The trial version & docs are here.
First, I think this is really cool. I like domain specific languages, and crypto is hard. I really like equivalence checking between models and code. I had some questions, which I’m not yet able to answer, because the trial version doesn’t include the code generation bits, and in part because I’m trying to vacation a little.
My main question came from the manual, which First off the manual states: “Cryptol has a very flexible notion of the size of data.” (page number 11, section 2.5) I’d paste a longer quote, but the PDF doesn’t seem to encode spaces well. Which is ironic, because what I was interested in is “does the generated code defend against stack overflows well?” In light of the ability to “[trade] off space, time [etc]” I worry that there are a set of options which translate, transparently, into something bad in C.
I worry about this because as important as crypto is, cryptographers have a lot to consider as they design algorithms and systems. As Michael Howard pointed out [link to http://blogs.msdn.com/sdl/archive/2008/11/18/secure-coding-secrets.aspx#comments no longer works], the Tokeneer system shipped with a library that may be from 2001, with 23 possible vulns. It was secure for a set of requirements, and if the requirements for Cryptol don’t contain “resist bad input,” then a lot of systems will be in trouble.
I met with several people from Galois last summer. If I recall correctly, they have one can define data sizes parametrically in the code, but the actual implementation is compiled to fix-sized buffers. They are mainly targeting Cryptol to compile to Verilog or VHDL for running on FPGAs.

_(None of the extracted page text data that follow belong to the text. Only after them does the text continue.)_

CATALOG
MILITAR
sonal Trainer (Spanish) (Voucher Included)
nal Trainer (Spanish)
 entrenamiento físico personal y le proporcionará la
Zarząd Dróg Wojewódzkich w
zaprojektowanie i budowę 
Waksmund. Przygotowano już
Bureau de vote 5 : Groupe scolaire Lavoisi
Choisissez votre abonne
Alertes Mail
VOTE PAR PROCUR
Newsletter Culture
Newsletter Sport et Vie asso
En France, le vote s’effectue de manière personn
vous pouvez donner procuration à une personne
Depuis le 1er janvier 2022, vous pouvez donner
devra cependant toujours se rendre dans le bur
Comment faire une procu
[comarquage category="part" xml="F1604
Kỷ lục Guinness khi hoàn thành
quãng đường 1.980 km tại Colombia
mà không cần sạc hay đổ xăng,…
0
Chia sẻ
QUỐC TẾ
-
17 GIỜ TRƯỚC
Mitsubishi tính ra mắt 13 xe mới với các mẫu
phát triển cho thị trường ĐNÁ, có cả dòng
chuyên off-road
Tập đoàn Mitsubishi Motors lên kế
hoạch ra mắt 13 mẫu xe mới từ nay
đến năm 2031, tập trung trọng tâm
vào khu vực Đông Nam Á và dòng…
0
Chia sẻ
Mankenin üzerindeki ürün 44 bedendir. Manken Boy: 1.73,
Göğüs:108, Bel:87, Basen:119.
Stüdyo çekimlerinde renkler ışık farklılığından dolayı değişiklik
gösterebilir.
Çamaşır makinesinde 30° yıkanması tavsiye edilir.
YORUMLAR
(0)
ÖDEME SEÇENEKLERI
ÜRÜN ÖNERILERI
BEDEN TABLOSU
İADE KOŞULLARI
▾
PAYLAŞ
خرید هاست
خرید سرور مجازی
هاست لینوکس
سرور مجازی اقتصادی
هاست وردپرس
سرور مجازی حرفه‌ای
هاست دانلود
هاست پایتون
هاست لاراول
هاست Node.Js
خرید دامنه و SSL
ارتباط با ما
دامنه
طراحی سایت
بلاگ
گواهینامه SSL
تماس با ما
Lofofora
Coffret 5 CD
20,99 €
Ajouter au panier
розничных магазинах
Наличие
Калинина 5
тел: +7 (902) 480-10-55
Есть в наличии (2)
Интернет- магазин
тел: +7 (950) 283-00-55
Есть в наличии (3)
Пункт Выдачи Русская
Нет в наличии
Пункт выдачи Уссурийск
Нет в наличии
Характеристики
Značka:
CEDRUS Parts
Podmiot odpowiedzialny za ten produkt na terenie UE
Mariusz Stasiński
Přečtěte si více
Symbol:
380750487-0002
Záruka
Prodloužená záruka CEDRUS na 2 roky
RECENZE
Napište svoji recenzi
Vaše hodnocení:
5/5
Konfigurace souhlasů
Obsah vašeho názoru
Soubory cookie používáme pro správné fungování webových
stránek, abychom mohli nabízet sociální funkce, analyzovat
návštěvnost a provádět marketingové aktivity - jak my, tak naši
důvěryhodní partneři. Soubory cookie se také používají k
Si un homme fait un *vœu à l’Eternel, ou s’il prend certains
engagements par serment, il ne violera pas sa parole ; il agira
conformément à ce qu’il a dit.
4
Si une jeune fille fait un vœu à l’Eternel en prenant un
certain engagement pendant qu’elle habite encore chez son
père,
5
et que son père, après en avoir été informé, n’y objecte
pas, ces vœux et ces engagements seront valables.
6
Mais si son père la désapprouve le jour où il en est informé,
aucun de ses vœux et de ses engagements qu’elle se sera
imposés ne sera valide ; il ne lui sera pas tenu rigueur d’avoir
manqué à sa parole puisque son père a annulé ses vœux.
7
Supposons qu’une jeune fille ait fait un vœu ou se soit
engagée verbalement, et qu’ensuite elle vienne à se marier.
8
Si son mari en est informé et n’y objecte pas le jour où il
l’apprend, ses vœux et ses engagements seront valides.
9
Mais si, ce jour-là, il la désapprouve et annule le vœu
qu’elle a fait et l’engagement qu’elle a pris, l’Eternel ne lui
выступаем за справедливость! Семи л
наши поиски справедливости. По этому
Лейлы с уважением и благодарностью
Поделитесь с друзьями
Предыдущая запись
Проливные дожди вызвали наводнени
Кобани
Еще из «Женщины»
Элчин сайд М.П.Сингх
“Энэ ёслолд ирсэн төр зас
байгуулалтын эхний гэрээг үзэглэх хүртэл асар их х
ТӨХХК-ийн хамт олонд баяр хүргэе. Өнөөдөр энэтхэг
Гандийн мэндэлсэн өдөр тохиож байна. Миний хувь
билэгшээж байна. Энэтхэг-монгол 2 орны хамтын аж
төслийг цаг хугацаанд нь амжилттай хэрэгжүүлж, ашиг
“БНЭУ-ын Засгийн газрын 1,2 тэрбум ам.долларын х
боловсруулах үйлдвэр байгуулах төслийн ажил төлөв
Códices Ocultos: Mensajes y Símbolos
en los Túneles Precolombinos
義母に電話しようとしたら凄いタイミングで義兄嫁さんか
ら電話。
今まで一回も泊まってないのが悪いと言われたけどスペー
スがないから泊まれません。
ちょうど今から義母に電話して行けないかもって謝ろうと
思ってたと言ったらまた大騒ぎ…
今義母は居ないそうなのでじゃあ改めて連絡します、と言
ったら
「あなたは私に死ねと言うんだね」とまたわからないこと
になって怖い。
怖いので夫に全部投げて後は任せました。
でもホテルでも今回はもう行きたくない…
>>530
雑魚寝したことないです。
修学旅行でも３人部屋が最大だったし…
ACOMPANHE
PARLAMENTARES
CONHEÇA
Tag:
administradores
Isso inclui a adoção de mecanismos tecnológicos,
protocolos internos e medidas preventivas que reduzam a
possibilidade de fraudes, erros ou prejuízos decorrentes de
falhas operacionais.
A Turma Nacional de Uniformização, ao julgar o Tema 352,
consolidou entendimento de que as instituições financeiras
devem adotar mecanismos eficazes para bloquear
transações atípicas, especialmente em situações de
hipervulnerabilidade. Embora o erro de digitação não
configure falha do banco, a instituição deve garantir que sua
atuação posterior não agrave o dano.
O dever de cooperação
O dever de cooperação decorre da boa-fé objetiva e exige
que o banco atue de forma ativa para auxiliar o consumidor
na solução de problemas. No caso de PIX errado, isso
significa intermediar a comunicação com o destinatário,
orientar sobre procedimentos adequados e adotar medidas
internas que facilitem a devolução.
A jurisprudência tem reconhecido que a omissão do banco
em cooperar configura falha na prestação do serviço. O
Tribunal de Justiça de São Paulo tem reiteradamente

For verification, they make two implementations: a high-level inefficient implementation that should be close to the theoretical encryption algorithm, and a low-level pipelined algorithm that may be very complicated. These two implementations are checked for equivalence using a custom combination of SMT solvers and inductive theorem proving techniques. They could also do more convential techniques like fuzz testing as well.
By having two implementation and doing equivalence testing, I think they should have a good chance of catching all the implementation correctness bugs. Their approach won’t catch bugs in the high-level implementation or in the underlying algorithm. I also suspect they could miss information leakage due to timing attacks, but they may have a solution to that.
In any case, this approach of a domain specific language and static verification has been successful in other areas, and seems like a good approach here.
Frankly, Tokeneer seemed slightly overhyped to me. I read through the docs back when they were released, and I seem to recall something like the following:
In the big glossy print, they claimed the code had been formally verified; later, in the fine print, they revealed that their verification had gaps. For instance, they told their theorem prover to assume that integers couldn’t overflow, but they didn’t verify this assumption. Many years after they originally delivered the software (I think it may have been when they were preparing the code for release?) they discovered a security bug that arose due to integer overflow.
That’s my memory. I might be misremembering or misquoting.
I worry about things like this. What is the point in proving the mathematics and protocol to the Nth degree of purity and essence, when the requirements are wrong?